Wednesday 19 December 2007

Hairline craic

Tragically, the deeply meaningful work of writing Christmas cards has to be put aside so that I can respond to a request to write something amusing for my favourite local newspaper, to fill a gap in the business pages on a day when one can be fairly sure that no-one will be looking at the business pages anyway.

Why do people always want you to be funny when you are feeling thoroughly miserable? It works the other way around, too. Send me to a funeral and I immediately start thinking of jokes, and tend to start giggling uncontrollably. I have to disguise it as grief-induced hysteria.
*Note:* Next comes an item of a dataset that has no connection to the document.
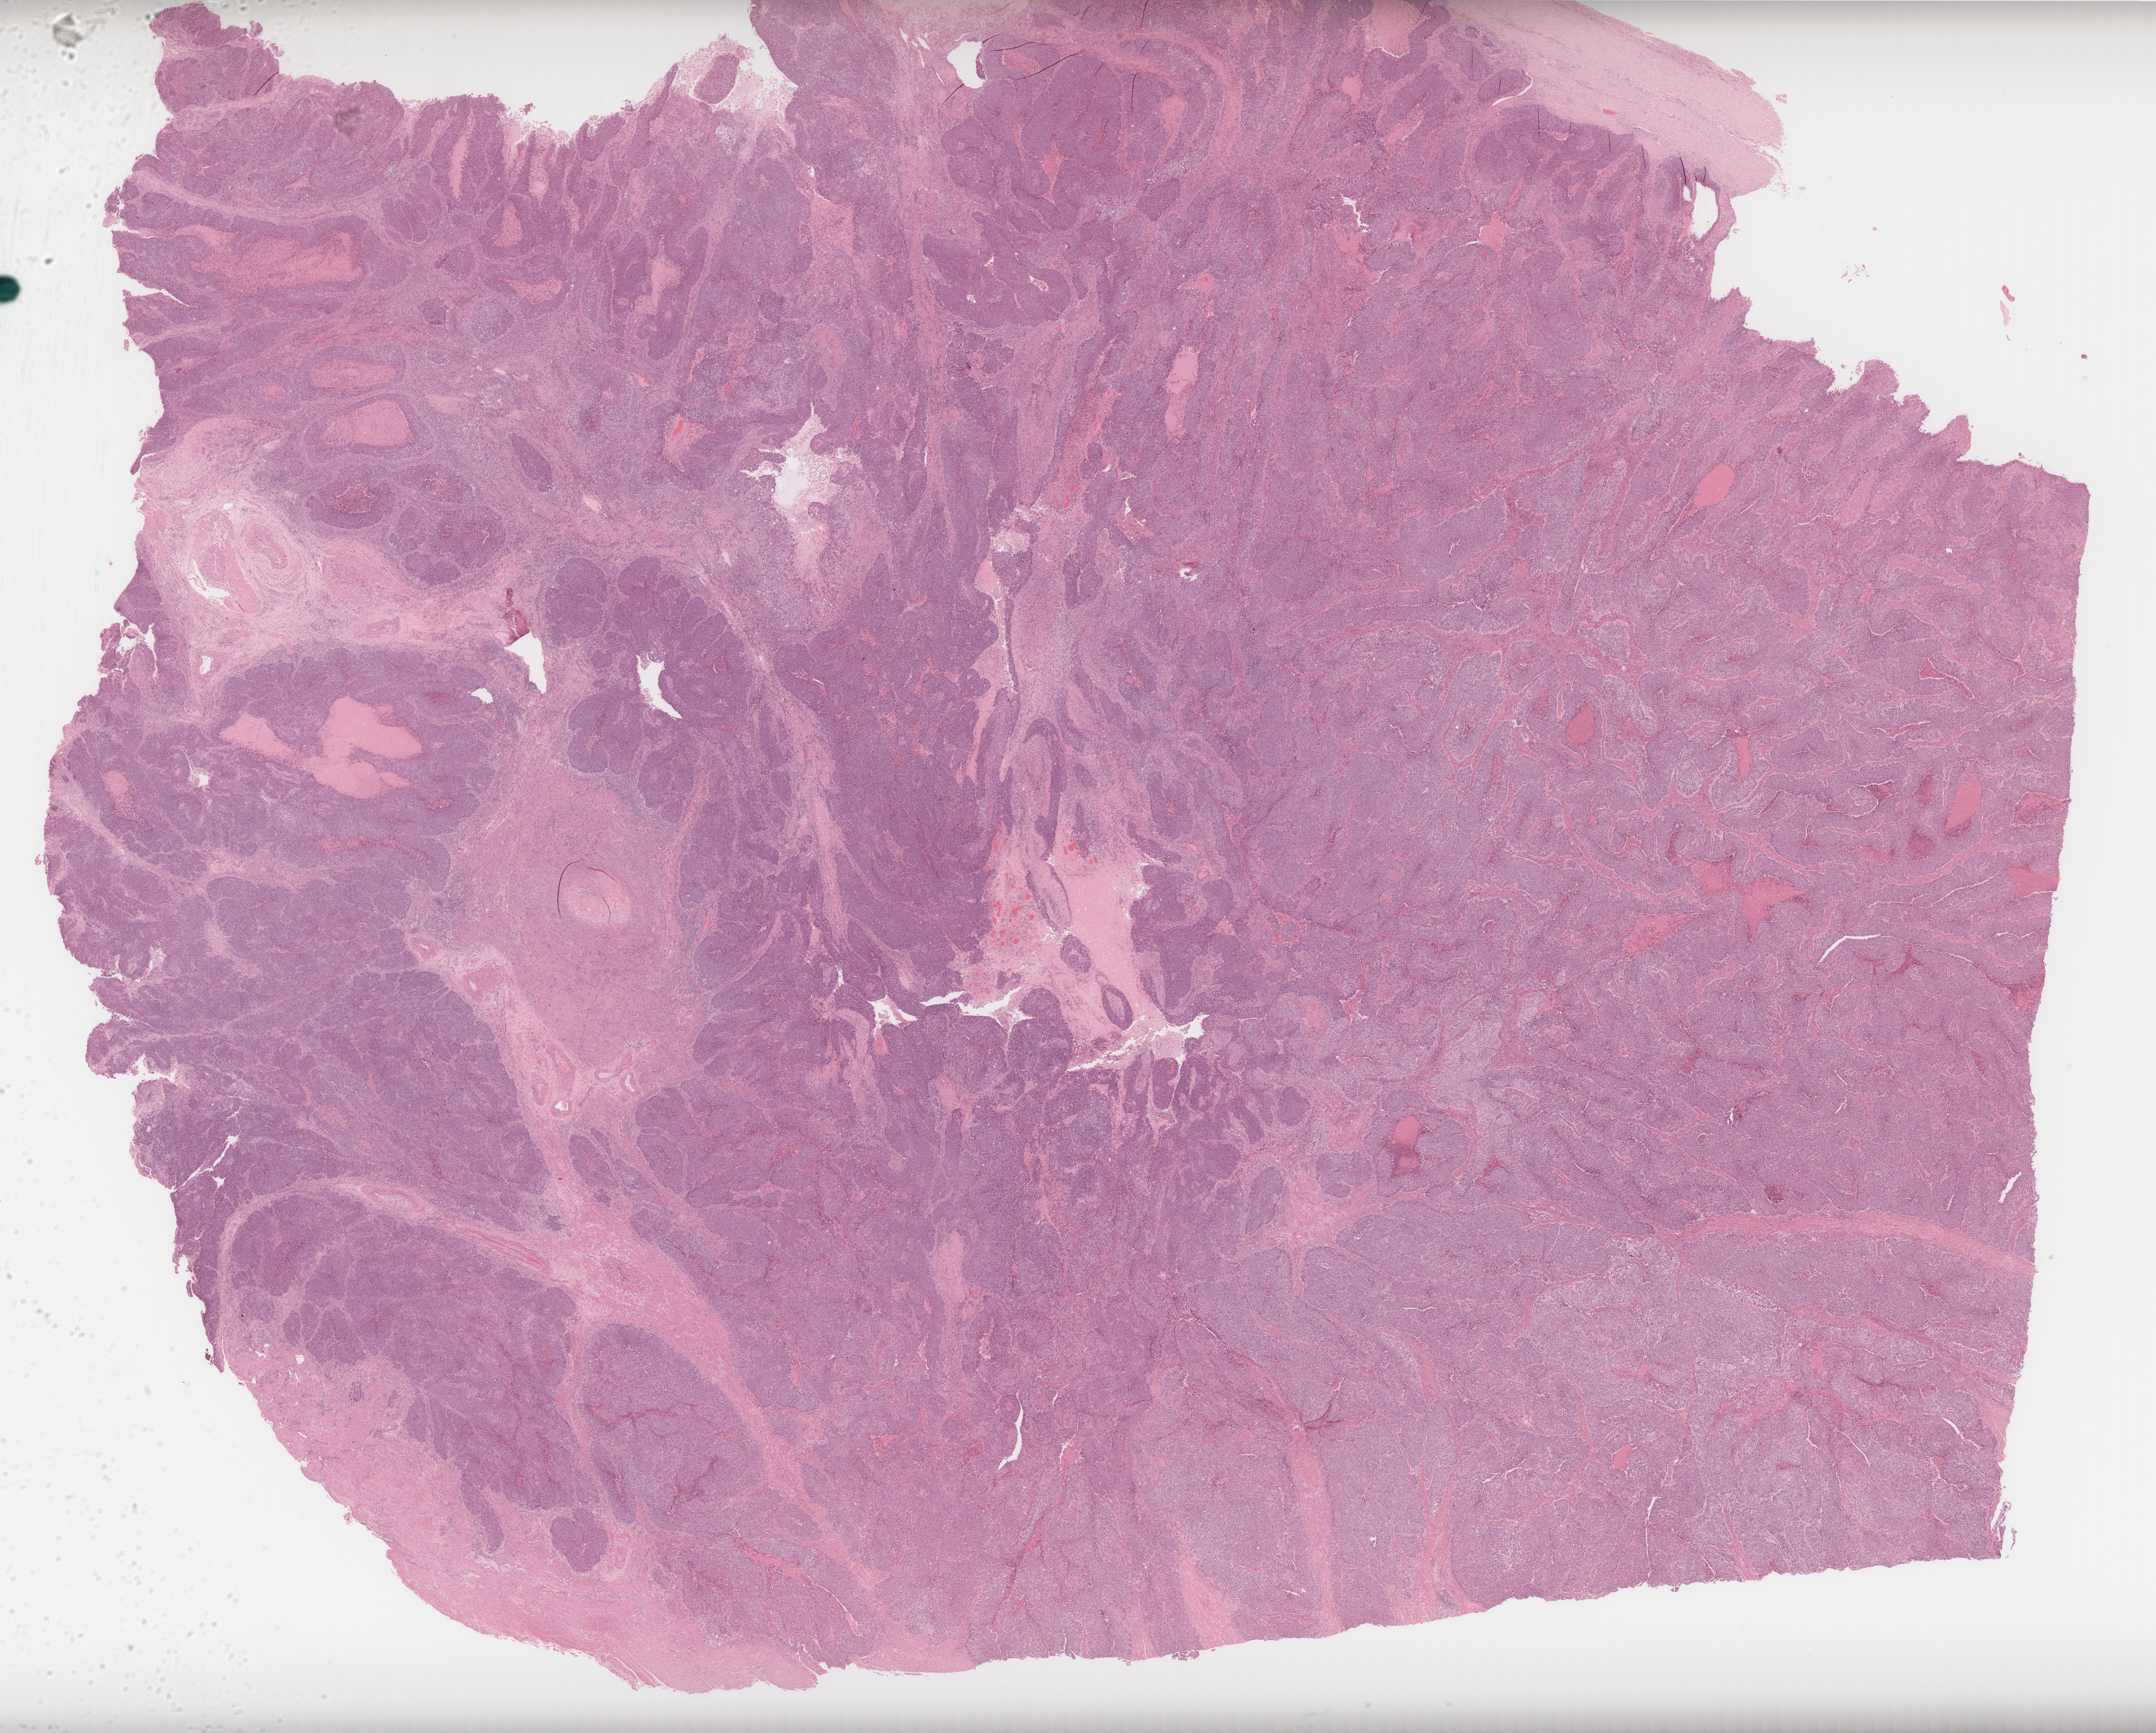
H&E-stained whole-slide image, whole scanned area (about 27.8 x 22.4 mm, acquisition: 40x scan) shown as a low-resolution overview, formalin-fixed paraffin-embedded (FFPE) diagnostic section, uterus, primary tumour sample. Female, age 36 years at initial diagnosis. Histologic grade: G3 (poorly differentiated).
Pathologic diagnosis: Endometrioid adenocarcinoma, NOS (endometrium). Lymph nodes positive (case pathology): 0 of 10 examined. FIGO stage: IIIA.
Then in the afternoon I have to drive to Newcastle to have my hair cut by the Best Hairdresser in the North East, if not the World. [Pause to place mental bet with self on how long it will be before he reads this and asks me to mention his name and phone number.] I used to get my hair cut in Alnwick for £6, which was clearly dead posh because the going rate for a men’s haircut in Alnwick is a fiver. Then I started going to a place with a Royal Warrant near my club in London, which cost six times as much. It wasn’t six times as good, but it was appreciably better and you got to share the place with a marginally more notorious type of customer. I had that Sir John Major in the next chair once. I mentioned it over lunch afterwards and my companion said “That would doubtless explain why your hair looks exactly like John Major’s”, which put me off a bit.

At this point my aunt told me that I should go to the Best Hairdresser in the North East, who had been attending to her own perm every week since Harold Wilson was Prime Minister. So I gave him a try, and liked it. That’s me sorted until he retires or dies, then. Unless someone opens one of those legendary topless hairdressers in the area, and I don’t mean one that specializes in shaving the top of your head.

I do regret never trying one hairdresser: Denny’s Barber Shop in Liverpool, which I used to pass regularly on the taxi journey from Lime Street Station to visit a client. His slogan, proudly painted across the front of the shop, was “It’ll be all right when it’s washed”. It always struck me as the absolute epitome of Scouse self-deprecation.

Though, of course, as I always observe about myself, having a taste and a talent for self-deprecation does not guarantee that you are not actually crap at your job.